# How do you find the local max and min for f(x) = x^3 - 27x?

Jan 9, 2016

Maximum at $x = - 3$, minimum at $x = 3$

#### Explanation:

Find the critical values of $f \left(x\right)$.

A critical value $c$ occurs when $f ' \left(c\right) = 0$ or $f ' \left(c\right)$ does not exist.

Find $f ' \left(x\right)$ and set it equal to $0$.

$f \left(x\right) = {x}^{3} - 27 x$
$f ' \left(x\right) = 3 {x}^{2} - 27$

$3 {c}^{2} - 27 = 0$
$3 {c}^{2} = 27$
${c}^{2} = 9$
$c = \pm 3$

We know that two critical values, at which maxima or minima could occur, are $- 3$ and $3$. Since there are no values for which $f ' \left(x\right)$ is undefined, $- 3$ and $3$ are the only critical values.

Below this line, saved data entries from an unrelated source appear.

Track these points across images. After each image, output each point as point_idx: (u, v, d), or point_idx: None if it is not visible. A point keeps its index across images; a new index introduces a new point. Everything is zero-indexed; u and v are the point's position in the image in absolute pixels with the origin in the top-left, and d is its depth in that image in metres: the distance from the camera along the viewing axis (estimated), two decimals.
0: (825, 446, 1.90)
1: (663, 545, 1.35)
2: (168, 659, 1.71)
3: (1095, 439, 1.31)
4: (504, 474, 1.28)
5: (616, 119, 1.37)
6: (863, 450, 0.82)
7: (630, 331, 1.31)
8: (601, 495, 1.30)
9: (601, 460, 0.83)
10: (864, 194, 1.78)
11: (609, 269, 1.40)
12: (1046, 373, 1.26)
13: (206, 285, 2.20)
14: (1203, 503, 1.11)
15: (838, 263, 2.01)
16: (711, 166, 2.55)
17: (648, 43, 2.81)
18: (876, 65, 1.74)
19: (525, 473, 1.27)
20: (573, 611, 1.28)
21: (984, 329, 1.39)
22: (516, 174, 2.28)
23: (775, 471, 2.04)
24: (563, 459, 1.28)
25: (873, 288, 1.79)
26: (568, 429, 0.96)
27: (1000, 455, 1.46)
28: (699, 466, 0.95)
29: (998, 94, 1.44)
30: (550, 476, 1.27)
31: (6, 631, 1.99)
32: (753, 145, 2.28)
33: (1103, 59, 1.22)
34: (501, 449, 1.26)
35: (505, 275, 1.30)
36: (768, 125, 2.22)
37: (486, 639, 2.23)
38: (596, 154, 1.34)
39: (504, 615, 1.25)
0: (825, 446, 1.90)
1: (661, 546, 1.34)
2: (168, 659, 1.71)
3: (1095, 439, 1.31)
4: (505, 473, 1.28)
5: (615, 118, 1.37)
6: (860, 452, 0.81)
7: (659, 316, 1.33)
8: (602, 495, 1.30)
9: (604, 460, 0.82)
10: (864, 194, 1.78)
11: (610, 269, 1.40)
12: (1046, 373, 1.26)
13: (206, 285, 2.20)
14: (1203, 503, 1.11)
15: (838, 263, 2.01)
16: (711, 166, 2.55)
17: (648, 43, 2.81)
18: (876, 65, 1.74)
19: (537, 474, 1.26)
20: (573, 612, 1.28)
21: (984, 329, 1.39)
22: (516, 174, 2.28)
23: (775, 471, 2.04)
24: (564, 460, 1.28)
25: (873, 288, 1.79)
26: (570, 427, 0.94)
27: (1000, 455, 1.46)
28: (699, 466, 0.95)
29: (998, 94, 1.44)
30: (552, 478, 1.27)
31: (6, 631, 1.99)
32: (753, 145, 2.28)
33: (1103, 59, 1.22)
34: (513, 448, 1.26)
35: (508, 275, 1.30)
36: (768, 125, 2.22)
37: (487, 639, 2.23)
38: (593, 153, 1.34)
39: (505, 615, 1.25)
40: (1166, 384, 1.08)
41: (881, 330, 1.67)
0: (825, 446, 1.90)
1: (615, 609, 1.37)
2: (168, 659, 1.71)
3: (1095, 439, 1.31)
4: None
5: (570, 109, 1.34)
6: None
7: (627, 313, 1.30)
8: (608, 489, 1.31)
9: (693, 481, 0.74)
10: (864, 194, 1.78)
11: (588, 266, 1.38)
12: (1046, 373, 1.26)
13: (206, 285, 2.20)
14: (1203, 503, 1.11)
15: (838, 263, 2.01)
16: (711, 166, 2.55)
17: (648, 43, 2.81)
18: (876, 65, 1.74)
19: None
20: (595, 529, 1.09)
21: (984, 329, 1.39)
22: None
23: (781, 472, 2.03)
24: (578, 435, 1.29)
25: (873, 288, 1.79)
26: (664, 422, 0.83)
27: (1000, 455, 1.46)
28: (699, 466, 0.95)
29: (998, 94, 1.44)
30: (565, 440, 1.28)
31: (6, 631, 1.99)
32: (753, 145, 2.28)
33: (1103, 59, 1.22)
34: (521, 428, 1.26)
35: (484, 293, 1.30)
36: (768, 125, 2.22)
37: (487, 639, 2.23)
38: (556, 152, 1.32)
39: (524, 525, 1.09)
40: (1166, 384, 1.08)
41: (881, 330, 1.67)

We can use either or the first or second derivative test to determine if these are minima or maxima.

First Derivative Test

Examine the change in the function surrounding the critical values.

$f ' \left(- 4\right) = 21 \leftarrow \text{increasing}$
$f ' \left(- 3\right) = 0$
$f ' \left(- 2\right) = - 15 \leftarrow \text{decreasing}$

Since the derivative changes from increasing to decreasing when $x = - 3$, there is a relative maximum at $x = - 3$.

$f ' \left(2\right) = - 15 \leftarrow \text{decreasing}$
$f ' \left(3\right) = 0$
$f ' \left(4\right) = 21 \leftarrow \text{increasing}$

Since the derivative changes from decreasing to increasing when $x = 3$, there is a relative minimum at $x = 3$.

Second Derivative Test

Examine the concavity at each point to determine whether a minimum or maximum should occur.

First, find $f ' ' \left(x\right)$.

$f ' \left(x\right) = 3 {x}^{2} - 27$
$f ' ' \left(x\right) = 6 x$

Now, find the concavity at each of the critical values.

$f ' ' \left(- 3\right) = - 18$

Since $- 18 < 0$, the function is concave down. This means there will be a relative maximum when $x = 3$.

$f ' ' \left(3\right) = 18$

Since $18 > 0$, the function will be concave up. This means there will be a relative minimum when $x = 3$.